本次任务: 接续这篇讲用时间机器备份固定MAC电子数据的文章，从其最后一句之后往下写。

研读文本:

══════════════════════════════

01 难点

   1. 一般来说，普通的笔记本我们可以通过拆卸硬盘只读的方式直接对检材硬盘进行取证，但较新的MAC笔记本存储直接集成在主板上，无法拆卸。

   2. 无法拆卸或没有对应接口的情况下我们还可以通过长按option，PE外部启动的方式对检材进行镜像，但较新的MAC笔记本均禁止从外部启动，即便能启动因为新M1、M2及T2芯片加密，要么是看不到存储硬盘，要么镜像出来的数据是加密状态，后期无法对镜像文件进行解析。

   3. 当然我们也可以通过直接拷贝的方式进行固定，但是这个方式很容易漏掉数据，并且对于MAC的使用痕迹提取相当不友好。比如该案涉及到区块链，各种浏览器记录非常重要，虽然可以使用浏览器自带的备份功能备份，但是浏览器较多时操作繁琐。

   那么有没有一种更简便的方式对电子数据进行固定呢？当然有，答案就是时间机器备份。

02 方案

    时间机器备份是MAC自带的备份功能，它可以备份macOS上的数据，包括 应用数据、音乐、照片、电子邮件、文稿、使用痕迹等。

    1. 准备工具

     准备一个固定专用U盘，容量大小根据MAC的存储大小确定，一般来说64G-128G可以满足大多数的需求。

     提前将固定专用U盘数据擦除干净，避免U盘上的数据对固定数据造成污染。

     将U盘接入MAC设备并格式化为APFS分区，推荐使用雷电3接口，速度更快。

    2. 数据备份

    打开苹果电脑工作台-系统偏好设置，找到时间机器并打开，部分机器默认勾选菜单栏显示时间机器，可直接在右上方菜单栏中打开。

══════════════════════════════

数据集节选:
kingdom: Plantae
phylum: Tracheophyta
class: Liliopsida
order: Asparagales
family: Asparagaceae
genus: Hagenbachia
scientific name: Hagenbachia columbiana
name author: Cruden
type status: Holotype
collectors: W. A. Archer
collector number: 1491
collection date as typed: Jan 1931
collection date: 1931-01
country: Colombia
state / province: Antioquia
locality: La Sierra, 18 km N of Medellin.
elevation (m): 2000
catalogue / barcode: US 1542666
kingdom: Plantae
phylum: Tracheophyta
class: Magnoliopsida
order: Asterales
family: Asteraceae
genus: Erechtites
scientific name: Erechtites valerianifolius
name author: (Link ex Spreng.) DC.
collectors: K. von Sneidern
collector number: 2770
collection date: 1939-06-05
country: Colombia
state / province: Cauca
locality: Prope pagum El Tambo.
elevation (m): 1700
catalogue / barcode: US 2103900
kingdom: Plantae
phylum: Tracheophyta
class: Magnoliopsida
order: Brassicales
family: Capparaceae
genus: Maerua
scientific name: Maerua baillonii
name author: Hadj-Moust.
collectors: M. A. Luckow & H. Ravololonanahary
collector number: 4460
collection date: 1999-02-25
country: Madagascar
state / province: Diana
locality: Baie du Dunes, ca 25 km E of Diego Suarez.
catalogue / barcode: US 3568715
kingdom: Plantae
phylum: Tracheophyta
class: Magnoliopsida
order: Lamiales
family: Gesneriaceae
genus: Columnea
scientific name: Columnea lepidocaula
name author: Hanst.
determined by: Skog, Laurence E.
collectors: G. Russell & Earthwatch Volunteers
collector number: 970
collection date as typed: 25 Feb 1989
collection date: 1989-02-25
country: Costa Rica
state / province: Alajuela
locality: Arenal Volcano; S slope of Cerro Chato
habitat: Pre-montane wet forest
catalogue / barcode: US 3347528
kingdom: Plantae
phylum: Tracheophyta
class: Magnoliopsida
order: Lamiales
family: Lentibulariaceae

══════════════════════════════

任务结果:
    点击选择备份磁盘，选中接入的U盘开始备份，切勿勾选加密备份，该操作可能会导致备份的数据无法解析。

     等待备份完成后对数据进行校验，有如下两种方式：

  （1）如固定U盘空间足够可直接在U盘内将数据进行压缩校验，校验方法为打开终端-输入MD5加空格-将需要校验的文件拖入终端窗口或输入文件目录即可；

  （2）将固定U盘取出在执法人员采集工作电脑上对U盘全盘进行校验并生成校验值。

    至此电脑的勘验固定工作部分就已完成。

    3. 数据分析

    用计算机取证分析系统对时间机器备份数据可直接分析，将其可视化的展示出来。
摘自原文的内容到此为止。